The first hypothesis is that the See Far smart glasses have a marginal impact on the probability of diagnosing and improving the living and working quality/condition/productivity by 20%. The following scenarios gradually worsen the probability of diagnosing diseases by 5%. The authors suppose that the probability of detecting disease at an earlier stage and customising visual assistant happen at the same probability. We assume that the increasing independence level of users goes aligns with the decrease in informal care from their spouses and relatives providing. Consequently, the informal caregiver could use this time to produce an increase in productivity. Therefore, scenario 2 projects an increase of 15% productivity of the user as well as their informal caregivers and 10% for scenario 3.


The study summarizes also the potential economic impact of See Far smart glasses based on its design in Spain and Denmark. We compare the base case – the current modified working situation where employees were off work schedule or off work to visit medical treatment/screening in person or reassigned to another position. The See Far smart glasses play a role as a mobile phone-based screening program. We hypothesize that our scenario case where the employees using the See Far smart glasses would improve their productivity at work due to increasing quality of life, reducing absenteeism and presenteeism, avoidable time to visit a clinic, and mobility time. Better vision levels and dependence levels have been proven to reduce the burden on informal caregivers. The potential economic benefits from the See Far-FAR product should be understood as the net monetary cost saving from the base case.
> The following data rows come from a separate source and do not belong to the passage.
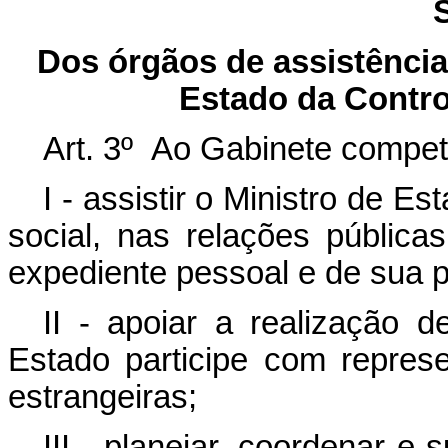
Dos órgãos de assistência 
Estado da Contro
Art. 3º Ao Gabinete compet
I - assistir o Ministro de E
social, nas relações públic
expediente pessoal e de sua p
II - apoiar a realização 
Estado participe com repres
estrangeiras;
III - planejar, coordenar e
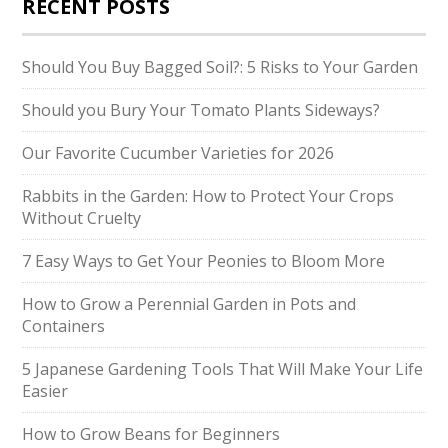
RECENT POSTS
Should You Buy Bagged Soil?: 5 Risks to Your Garden
Should you Bury Your Tomato Plants Sideways?
Our Favorite Cucumber Varieties for 2026
Rabbits in the Garden: How to Protect Your Crops
Without Cruelty
7 Easy Ways to Get Your Peonies to Bloom More
How to Grow a Perennial Garden in Pots and
Containers
5 Japanese Gardening Tools That Will Make Your Life
Easier
How to Grow Beans for Beginners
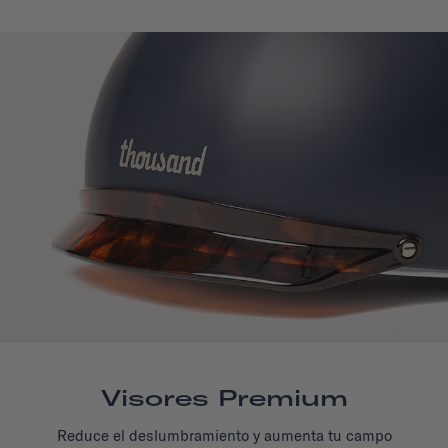
Visores Premium
Reduce el deslumbramiento y aumenta tu campo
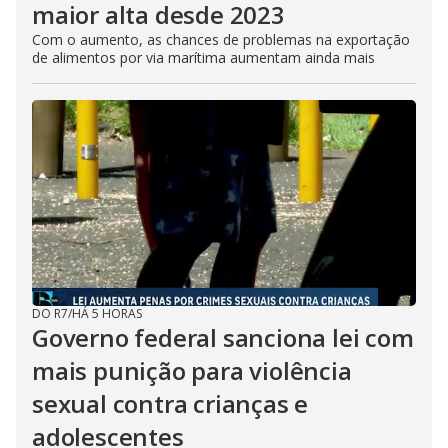
maior alta desde 2023
Com o aumento, as chances de problemas na exportação
de alimentos por via marítima aumentam ainda mais
DO R7
/
HÁ 5 HORAS
Governo federal sanciona lei com
mais punição para violência
sexual contra crianças e
adolescentes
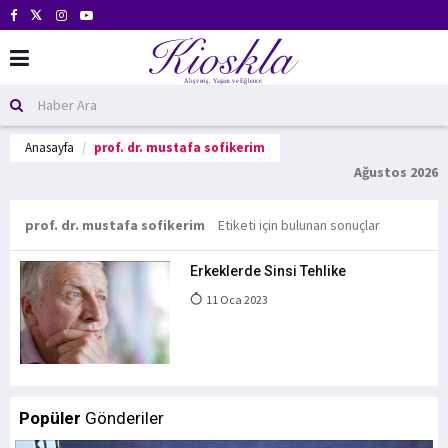
Anasayfa
prof. dr. mustafa sofikerim
Ağustos 2026
prof. dr. mustafa sofikerim
Etiketi için bulunan sonuçlar
Erkeklerde Sinsi Tehlike
11 Oca 2023
Popüler
Gönderiler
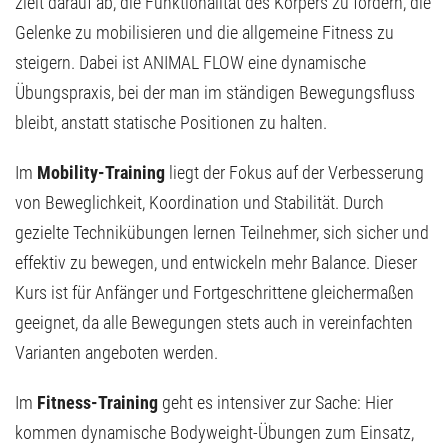
zielt darauf ab, die Funktionalität des Körpers zu fördern, die
Gelenke zu mobilisieren und die allgemeine Fitness zu
steigern. Dabei ist ANIMAL FLOW eine dynamische
Übungspraxis, bei der man im ständigen Bewegungsfluss
bleibt, anstatt statische Positionen zu halten.
Im
Mobility-Training
liegt der Fokus auf der Verbesserung
von Beweglichkeit, Koordination und Stabilität. Durch
gezielte Technikübungen lernen Teilnehmer, sich sicher und
effektiv zu bewegen, und entwickeln mehr Balance. Dieser
Kurs ist für Anfänger und Fortgeschrittene gleichermaßen
geeignet, da alle Bewegungen stets auch in vereinfachten
Varianten angeboten werden.
Im
Fitness-Training
geht es intensiver zur Sache: Hier
kommen dynamische Bodyweight-Übungen zum Einsatz,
Our findings by simulating different impact levels of the See Far to individuals show positive ROI within three years of using the smart glasses. With investment at NPV (r=3.5%) of € 2,684.14 in three years, individuals and their informal caregivers could potentially save from a minimum NPV of € 9,576.43 to € 13,682.84 in Denmark and € 4,724.27 to € 6,639.38 an investment of € 2,684.14 in 3 years with discount rate at 3.5%. These benefits represent a return of 76% to 124% than the likely cost of investment in Spain and from 234% to 378% in Denmark. From society’s perspective, the return on investment from potential benefits ranged from 138% to 359% in our hypothesis. Base in mind that our study only takes into consideration of employers and employees aged 40-64 years.

Sensitivity analysis in different parameters provides different positive economic impact returns of the See Far smart glasses and mobile applications to visually impaired individuals in our hypothesis. We suggest some further investigation to fully understand the smart glasses’ impact on one’s health, and economic impact on the health care system.

[1] Mojon-Azzi, S.M., Sousa-Poza, A. and Mojon, D.S. (2010). Impact of Low Vision on Employment. Ophthalmologica, 224(6), pp.381–388. doi:10.1159/000316688.